I’m just outside Christchurch in New Zealand this week. Below me you can just about make out the many surfers in the water.  Surfing is a bit of a religion in parts of New Zealand. There were surfers in the water until it was almost dark last night and already in the water just as it was getting light at half past six this morning.  I’ve never been surfing myself, but I can see it would be fun.  I have too high a centre of gravity; I suspect I’d just find it frustrating, and it would make me cross with myself as I kept falling off.  For those who love it, it can become a consuming desire. I suspect we all have our own obsessions which whilst not bad in themselves can become so if they lose proportion.

Buddhism identifies desire as the root of suffering, in the sense that frustrated desires lie behind it. The goal of life becomes eliminating desire to achieve enlightenment and peace. The Christian diagnosis is radically different. The problem is not the presence of desire – that is to be a human being; the problem is that it becomes misplaced in fallen human beings like you and me.  As St. Augustine of Hippo said, “Lord, give me chastity, just not yet!”  One of the goals of Lenten abstinence is to foster a re-ordering of affections in ways that draw us away from destructive and misplaced desires focussed on our own ego needs and towards the God who promises to be the source of our deepest satisfaction. Jesus had to endure the same temptations himself.  The first of these in the wilderness was to turn the stones into bread. “You don’t have to live with an ungratified physical desire”, says the devil.  Secure your life by acquisition and everything that makes life comfortable. Jesus’ response was clear and unequivocal, “a person does not live on bread alone, but on every word that comes out of the mouth of God”. Essentially, our desires are not the best guide to what will ultimately make us happy. In the Genesis garden story Eve “saw that the fruit of the tree was good for food and pleasing to the eye, and also desirable for gaining wisdom, she took some and ate it.  She also gave some to her husband, who was with her, and he ate it”.  Lest we repeat the old lie that it was Eve who was the temptress, the key phrase is, ‘who was with her’, he was there all the time.  This is an indictment of humanity.  They were both misled, but in slightly different ways. Giving in to that desire didn’t end particularly well.

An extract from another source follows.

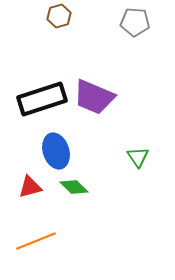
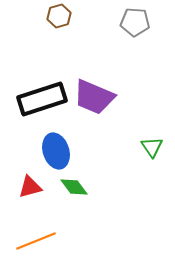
green triangle: moved 14 px right, 10 px up
green diamond: rotated 8 degrees clockwise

There is wisdom in the proverb ‘moderation in all things’, but this is slightly different. Christian wisdom says that growth in holiness is accompanied by allowing our desires to be put in a different order. Jesus said, “seek first the Kingdom and its righteousness, and all these things will be added unto you”. So, how might this work out in the practical day to day? Well, Jesus clearly promised at the end of the Great Commission that I am with you always, to the very end of the age. Approaching the day with the sense that Jesus is with us might cause us to ask the question, “can I do this with Jesus by my side?”  Would the thing I am desiring and sacrificing for increase the amount of love, kindness and peace in the world, or would it simply make my life more comfortable, perhaps requiring a sacrifice to be made by someone else? Would the fulfilment of this desire make Jesus better known? The answer to these questions may of course be neutral, in which case go ahead! There is a difference between self-restraint and asceticism.  I don’t believe spiritual growth is necessarily about heroic sacrifices so beloved of our Celtic and monastic forbears in faith, or massive desire suppression. Its more likely to be the advice from Paul in Romans 12 to offer our bodies as living sacrifices. That requires a degree of self-reflection. These are questions to ask ourselves throughout the day with the prayer that the Holy Spirit will guide us into all truth. I hope by God’s grace my hierarchy of desire is different now to when I became Christian forty-seven years ago. I hope and pray in the latter part of my life they will continue to change to more faithfully reflect the Lord’s agenda. I pray that this Lent we will all be making moves in a similar direction.